SergeyKostrov — Wed, 15 Mar 2017 17:22:56 GMT

>>...or so Agner Fogs' manual claims and it seems to be true.. It is not a good recommendation to believe in somebody's claims without verifying in a set of real tests outcomes of using -O3 and -Os options. Also, I didn't have any performance issues with -O3 option on a KNL system but I will verify if -Os option improves performance.

Here are results of a very

SergeyKostrov — Wed, 15 Mar 2017 18:54:48 GMT

Here are results of a very simple verification for matrix multiplication using MKL cblas_sgemm and Classic Matrix Multiplication algorithm ( CMMA / transposed based ): [ Test with -O3 option ] [guest@... WorkTest]$ icpc -O3 -xMIC-AVX512 -qopenmp -mkl -fp-model fast=2 -fma -unroll=4 test13.c -o test13.out [guest@... WorkTest]$ [guest@... WorkTest]$ ./test13.out Matrix A[ 16384 x 16384 ] Matrix B[ 16384 x 16384 ] Matrix C[ 16384 x 16384 ] Number of OpenMP threads: 64 MKL - Completed in: 6.6331376 seconds CMMA - Completed in: 99.3659613 seconds [guest@... WorkTest]$ [guest@... WorkTest]$ ls -l total 232 -rw-r--r-- 1 guest guest 10812 Mar 15 11:21 test13.c -rwxrwxr-x 1 guest guest 210979 Mar 15 11:21 test13.out [ Test with -Os option ] [guest@... WorkTest]$ icpc -Os -xMIC-AVX512 -qopenmp -mkl -fp-model fast=2 -fma -unroll=4 test13.c -o test13.out [guest@... WorkTest]$ [guest@... WorkTest]$ ./test13.out Matrix A[ 16384 x 16384 ] Matrix B[ 16384 x 16384 ] Matrix C[ 16384 x 16384 ] Number of OpenMP threads: 64 MKL - Completed in: 6.6278768 seconds CMMA - Completed in: 90.3714654 seconds [guest@... WorkTest]$ [guest@... WorkTest]$ ls -l total 224 -rw-r--r-- 1 guest guest 10812 Mar 15 11:21 test13.c -rwxrwxr-x 1 guest guest 202685 Mar 15 11:27 test13.out [ Conclusion ] With option -Os processing completed by ~9% faster then with option -O3. So, it is faster but Not by 2x!... Please do your own verifications if interested.

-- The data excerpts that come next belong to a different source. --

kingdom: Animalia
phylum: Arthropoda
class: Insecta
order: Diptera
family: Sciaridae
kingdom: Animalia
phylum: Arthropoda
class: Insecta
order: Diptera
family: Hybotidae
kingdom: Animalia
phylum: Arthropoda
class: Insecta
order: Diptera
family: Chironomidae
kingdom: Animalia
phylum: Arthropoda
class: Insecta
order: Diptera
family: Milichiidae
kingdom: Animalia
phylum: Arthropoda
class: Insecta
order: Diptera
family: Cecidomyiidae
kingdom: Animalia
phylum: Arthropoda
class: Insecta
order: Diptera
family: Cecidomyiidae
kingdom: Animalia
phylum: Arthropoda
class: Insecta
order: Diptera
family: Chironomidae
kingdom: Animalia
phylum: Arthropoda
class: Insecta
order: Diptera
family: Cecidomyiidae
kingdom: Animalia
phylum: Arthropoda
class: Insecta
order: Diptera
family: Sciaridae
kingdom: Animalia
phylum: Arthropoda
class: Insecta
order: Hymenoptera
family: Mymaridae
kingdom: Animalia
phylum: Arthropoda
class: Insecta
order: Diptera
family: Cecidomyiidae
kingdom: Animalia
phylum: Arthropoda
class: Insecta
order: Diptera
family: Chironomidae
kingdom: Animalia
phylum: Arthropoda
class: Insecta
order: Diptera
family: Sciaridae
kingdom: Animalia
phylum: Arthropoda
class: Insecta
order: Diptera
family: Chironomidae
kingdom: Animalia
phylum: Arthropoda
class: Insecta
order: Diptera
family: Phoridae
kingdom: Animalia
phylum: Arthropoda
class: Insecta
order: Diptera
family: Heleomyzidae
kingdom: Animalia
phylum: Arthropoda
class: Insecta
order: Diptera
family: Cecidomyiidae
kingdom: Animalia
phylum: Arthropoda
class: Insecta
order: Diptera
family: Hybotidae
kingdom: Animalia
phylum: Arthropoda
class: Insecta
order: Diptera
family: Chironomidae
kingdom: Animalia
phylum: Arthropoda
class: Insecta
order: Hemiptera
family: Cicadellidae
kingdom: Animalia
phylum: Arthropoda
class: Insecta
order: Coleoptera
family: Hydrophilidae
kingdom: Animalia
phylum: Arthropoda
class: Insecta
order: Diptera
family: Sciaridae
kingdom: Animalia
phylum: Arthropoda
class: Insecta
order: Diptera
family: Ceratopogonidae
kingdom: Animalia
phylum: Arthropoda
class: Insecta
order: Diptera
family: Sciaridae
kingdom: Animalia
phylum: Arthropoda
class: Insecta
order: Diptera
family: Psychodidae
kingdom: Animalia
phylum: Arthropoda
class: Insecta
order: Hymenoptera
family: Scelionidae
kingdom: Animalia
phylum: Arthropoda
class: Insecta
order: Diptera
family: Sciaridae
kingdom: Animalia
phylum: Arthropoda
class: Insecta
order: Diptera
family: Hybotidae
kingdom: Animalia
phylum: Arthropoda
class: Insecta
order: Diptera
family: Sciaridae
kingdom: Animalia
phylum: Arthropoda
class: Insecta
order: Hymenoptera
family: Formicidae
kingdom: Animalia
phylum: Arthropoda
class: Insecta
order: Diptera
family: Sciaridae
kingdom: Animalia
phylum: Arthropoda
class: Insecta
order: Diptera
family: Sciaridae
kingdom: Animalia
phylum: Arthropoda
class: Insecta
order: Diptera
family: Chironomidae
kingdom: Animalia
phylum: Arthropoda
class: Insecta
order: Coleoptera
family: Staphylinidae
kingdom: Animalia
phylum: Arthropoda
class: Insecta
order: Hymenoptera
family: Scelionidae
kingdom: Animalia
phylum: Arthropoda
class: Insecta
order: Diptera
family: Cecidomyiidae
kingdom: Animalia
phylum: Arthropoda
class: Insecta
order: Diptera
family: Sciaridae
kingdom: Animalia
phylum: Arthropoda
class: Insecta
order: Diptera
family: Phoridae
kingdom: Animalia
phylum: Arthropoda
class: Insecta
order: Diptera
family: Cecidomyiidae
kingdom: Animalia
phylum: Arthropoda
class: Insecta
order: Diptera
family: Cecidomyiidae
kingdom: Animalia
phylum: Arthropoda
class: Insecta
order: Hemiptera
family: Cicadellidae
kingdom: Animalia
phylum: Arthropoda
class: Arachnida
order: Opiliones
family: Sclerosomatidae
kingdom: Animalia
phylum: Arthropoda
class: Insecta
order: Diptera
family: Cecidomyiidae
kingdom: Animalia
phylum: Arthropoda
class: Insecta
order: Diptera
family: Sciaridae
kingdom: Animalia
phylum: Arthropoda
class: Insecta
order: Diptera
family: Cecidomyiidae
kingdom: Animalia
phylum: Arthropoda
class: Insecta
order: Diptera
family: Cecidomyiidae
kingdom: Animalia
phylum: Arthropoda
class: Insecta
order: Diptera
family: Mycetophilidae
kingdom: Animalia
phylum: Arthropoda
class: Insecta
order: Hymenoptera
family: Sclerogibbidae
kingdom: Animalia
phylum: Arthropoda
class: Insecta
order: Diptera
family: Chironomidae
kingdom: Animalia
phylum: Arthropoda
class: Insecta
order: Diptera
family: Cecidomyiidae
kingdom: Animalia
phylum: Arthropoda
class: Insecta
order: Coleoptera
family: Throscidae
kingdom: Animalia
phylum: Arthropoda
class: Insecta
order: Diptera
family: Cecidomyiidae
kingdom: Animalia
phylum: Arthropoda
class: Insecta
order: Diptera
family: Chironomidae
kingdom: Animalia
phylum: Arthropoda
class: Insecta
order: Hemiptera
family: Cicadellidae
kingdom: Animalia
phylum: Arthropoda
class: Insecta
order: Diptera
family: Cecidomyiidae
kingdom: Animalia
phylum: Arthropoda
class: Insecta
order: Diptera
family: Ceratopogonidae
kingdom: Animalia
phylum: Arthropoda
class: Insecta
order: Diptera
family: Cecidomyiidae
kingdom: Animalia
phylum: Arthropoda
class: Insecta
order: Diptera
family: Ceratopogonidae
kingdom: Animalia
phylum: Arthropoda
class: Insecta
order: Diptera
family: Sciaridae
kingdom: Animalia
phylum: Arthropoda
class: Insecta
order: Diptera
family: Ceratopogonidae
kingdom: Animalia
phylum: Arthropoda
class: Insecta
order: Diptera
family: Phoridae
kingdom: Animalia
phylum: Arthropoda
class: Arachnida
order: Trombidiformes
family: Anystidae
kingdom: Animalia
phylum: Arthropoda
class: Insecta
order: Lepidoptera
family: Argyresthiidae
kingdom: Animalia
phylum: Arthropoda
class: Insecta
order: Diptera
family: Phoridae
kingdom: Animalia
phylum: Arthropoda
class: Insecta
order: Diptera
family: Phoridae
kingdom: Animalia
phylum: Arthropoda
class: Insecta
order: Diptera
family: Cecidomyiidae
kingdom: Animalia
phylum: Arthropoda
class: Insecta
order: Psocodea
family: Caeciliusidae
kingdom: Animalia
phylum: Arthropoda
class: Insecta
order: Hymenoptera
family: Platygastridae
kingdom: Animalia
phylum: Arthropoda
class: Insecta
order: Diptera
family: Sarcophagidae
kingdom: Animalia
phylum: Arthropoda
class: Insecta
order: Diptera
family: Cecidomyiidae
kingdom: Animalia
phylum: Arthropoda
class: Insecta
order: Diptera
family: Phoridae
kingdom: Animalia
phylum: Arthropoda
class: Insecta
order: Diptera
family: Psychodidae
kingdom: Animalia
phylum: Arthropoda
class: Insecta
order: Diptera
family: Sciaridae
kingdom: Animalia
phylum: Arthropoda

>>...so you want to minimize

SergeyKostrov — Wed, 15 Mar 2017 19:05:00 GMT

>>...so you want to minimize the size of the binary... [ Test with -O3 option - Binary Size ] ... -rwxrwxr-x 1 guest guest 210979 Mar 15 11:21 test13.out ... [ Test with -Os option - Binary Size ] ... -rwxrwxr-x 1 guest guest 202685 Mar 15 11:27 test13.out ... With option -Os the binary size is only ~3.9% smaller and, as I've already mentioned, processing was completed ~9% faster.

>>It is not a good

Chronus_Taizen — Thu, 16 Mar 2017 04:25:17 GMT

>>It is not a good recommendation to believe in somebody's claims without verifying in a set of real tests outcomes of using -O3 and -Os options.

I agree. At no point did I claim Agner made suggestions about optimization flags, he did NOT. He did, however, comment that the decoding part of the KNL Micro-architecture is the bottleneck. Reading that gave me a reason, perhaps the reason, why compiling with -Os instead of -O3 had been making my performance slightly, but noticeably, better.

>>With option -Os processing completed by ~9% faster then with option -O3. So, it is faster but Not by 2x!... Please do your own verifications if interested.

Again, no such claim was made. I did not claim that -Os would improve performance by 2x, or that it would improve performance at all. Just that testing it is worth the time of the potential slight, but noticeable gain.

Having said all that, thank you for giving us real tangible numbers for both the speed and the binary size. I appreciate your work; which, in this instance, happens to validate my views.